AGEs may contribute to cardiovascular and renal risk through the promotion of inflammation and endothelial dysfunction. They can either be ingested from food, or produced in the body during periods of hyperglycemia and oxidative stress. In individuals with chronic kidney disease, decreased clearance of AGE precursors may also lead to AGE accumulation.

AGEs can also accumulate in the skin, but current analysis of skin AGEs requires skin biopsies which can be time-consuming and undesirable to patients. Past studies have suggested that skin autofluorescence correlates with concentrations of skin AGEs, and may provide a noninvasive way to measure skin AGEs.Prior results from this study have linked skin autofluorescence to retinopathy, nephropathy, and long-term glucose control. As such, skin autofluorescence may be an indication of “metabolic memory,” according to the authors. 
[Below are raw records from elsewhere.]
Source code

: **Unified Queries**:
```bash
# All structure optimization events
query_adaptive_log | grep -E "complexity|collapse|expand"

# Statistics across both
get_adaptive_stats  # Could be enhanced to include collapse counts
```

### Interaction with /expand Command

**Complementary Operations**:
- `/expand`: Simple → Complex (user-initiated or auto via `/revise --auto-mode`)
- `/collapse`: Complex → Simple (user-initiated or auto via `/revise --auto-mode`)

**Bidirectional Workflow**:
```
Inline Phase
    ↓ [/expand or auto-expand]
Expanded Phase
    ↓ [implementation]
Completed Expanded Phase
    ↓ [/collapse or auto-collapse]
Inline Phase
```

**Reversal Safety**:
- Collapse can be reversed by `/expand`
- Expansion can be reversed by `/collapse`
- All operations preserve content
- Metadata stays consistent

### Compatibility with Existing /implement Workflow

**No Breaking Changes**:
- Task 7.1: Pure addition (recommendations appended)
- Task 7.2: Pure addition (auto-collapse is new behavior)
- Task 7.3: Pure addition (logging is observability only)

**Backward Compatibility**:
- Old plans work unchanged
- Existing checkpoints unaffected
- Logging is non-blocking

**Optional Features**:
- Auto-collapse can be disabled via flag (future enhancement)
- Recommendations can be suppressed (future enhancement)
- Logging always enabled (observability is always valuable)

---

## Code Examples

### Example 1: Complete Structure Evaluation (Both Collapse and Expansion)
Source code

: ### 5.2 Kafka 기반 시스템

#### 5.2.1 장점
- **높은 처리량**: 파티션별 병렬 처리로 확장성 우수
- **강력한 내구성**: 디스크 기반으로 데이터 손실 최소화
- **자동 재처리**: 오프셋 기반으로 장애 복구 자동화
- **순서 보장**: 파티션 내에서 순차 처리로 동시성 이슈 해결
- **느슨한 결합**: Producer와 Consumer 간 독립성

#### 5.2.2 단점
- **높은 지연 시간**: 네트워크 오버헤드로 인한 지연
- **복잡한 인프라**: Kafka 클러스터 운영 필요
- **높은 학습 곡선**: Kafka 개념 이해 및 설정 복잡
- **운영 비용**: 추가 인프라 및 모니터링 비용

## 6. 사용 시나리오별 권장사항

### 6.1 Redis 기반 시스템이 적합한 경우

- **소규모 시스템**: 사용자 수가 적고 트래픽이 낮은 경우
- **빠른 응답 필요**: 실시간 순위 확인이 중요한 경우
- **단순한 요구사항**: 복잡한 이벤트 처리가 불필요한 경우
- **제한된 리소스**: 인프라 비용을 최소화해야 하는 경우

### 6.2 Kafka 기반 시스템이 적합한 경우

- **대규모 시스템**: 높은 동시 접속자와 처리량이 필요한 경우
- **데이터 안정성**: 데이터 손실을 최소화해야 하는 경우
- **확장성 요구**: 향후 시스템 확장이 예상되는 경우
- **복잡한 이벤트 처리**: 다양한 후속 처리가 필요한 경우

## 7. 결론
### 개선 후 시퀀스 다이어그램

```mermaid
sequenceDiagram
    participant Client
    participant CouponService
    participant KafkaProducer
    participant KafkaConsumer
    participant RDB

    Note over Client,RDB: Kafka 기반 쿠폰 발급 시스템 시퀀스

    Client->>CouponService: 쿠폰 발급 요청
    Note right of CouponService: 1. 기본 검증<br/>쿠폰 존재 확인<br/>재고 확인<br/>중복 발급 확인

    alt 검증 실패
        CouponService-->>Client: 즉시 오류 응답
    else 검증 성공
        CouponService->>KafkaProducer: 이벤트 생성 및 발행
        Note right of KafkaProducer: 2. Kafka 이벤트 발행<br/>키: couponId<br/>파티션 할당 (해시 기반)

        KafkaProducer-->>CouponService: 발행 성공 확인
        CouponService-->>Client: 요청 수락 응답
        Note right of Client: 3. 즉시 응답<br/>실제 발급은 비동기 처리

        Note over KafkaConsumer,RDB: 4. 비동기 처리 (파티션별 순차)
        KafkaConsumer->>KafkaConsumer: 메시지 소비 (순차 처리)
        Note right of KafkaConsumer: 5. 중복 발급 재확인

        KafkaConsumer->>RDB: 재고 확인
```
The study took place during 2009, and included 243 patients with T1DM (mean age 51.2 years, 58.9% men, mean duration of diabetes 21.4 years). Twenty-four participants (9.9%) had a history of microvascular events, and 53 (22.8%) had CKD at baseline. Researchers measured skin autofluorescence at baseline using the AGE reader SU 2.3 (DiagnOptics BV, Groningen, The Netherlands). At baseline and four years later, they evaluated macrovascular events (MI, stroke, gangrene, revascularization procedure for coronary, carotid or lower limb arteries), estimated glomerular filtration rate (eGFR), and urinary albumin excretion rate (AER).

Key results at four years:

• Macrovascular events: Significantly associated with higher skin autofluorescence (P=0.003)

♦ Skin autofluorescence was linked to almost five times increase odds of macrovascular events (OR 4.84 [95 % CI 1.31–17.89], P=0.018), after adjusting for age, sex, BMI, smoking, diabetes duration, hypertension, HbA1c, AER, and eGFR

♦ Results lost significance after adjusting for history of microvascular events

♦ Further analyses revealed that past macrovascular events and BMI were related to incident microvascular events

• eGFR: As skin autofluorescence increased, eGFR significantly decreased (P=0.0001)

♦ Skin autofluorescence was linked to over seven times increased odds of impaired incident eGFR (OR 7.42 [95 % CI 1.59–34.65], P=0.018), after adjusting for age, sex, BMI, smoking, diabetes duration, hypertension, HbA1c, AER, and eGFR

♦ Further analyses revealed arterial hypertension, baseline eGFR <60 ml/min/1.73 m2, and skin autofluoresence were related to eGFR <60 ml/min/1.73 m2

• AER: No significant associations with skin autofluorescence (P=0.10)

♦ Further analyses showed that age, initial eGFR <60 ml/min/1.73 m2, and initial AER ≥30 mg/24h were associated with final AER ≥30 mg/24 h

Limitations include the inclusion of patients with longstanding T1DM. Participants were treated at a university clinic in which many received renin-angiotensin inhibitors, which precluded the evaluation of earlier events like microalbuminuria. Also, the small size of the study, few incident events during the study, and the percentage of participants lost to follow-up (19%, 243/300) could have further limited the study. Finally, skin AGE levels may be related to tissue turnover, and could be different from AGE levels in the blood.

Despite these limitations, the authors concluded: “The simple, cheap, and quick measurement of skin autofluorescence makes it a good candidate for the screening of patients at risk of diabetic nephropathy.”

Take-home Points

• AGEs may contribute to cardiovascular and renal risk.

• Because AGEs accumulate in the skin, skin autofluroescence may provide an inexpensive, noninvasive way to assess cardio-renal risk in T1DM.

• A small, French study found that macrovascular events and reduced eGFR at four years were significantly associated with higher skin autofluorescence at baseline.

• Past macrovascular events remain the most important factor for predicting future risk

The authors report no conflicts of interest.

References:

1. Vélayoudom-Céphise FL, et al. Skin autofluorescence predicts cardio-renal outcome in type 1 diabetes: a longitudinal study. Cardiovasc Diabetol. 2016 Sep 1;15(1):127.

2. Genevieve M, et al. Skin autofluorescence is associated with past glycaemic control and complications in type 1 diabetes mellitus. Diabetes Metab. 2013 Sep; 39(4):349-354.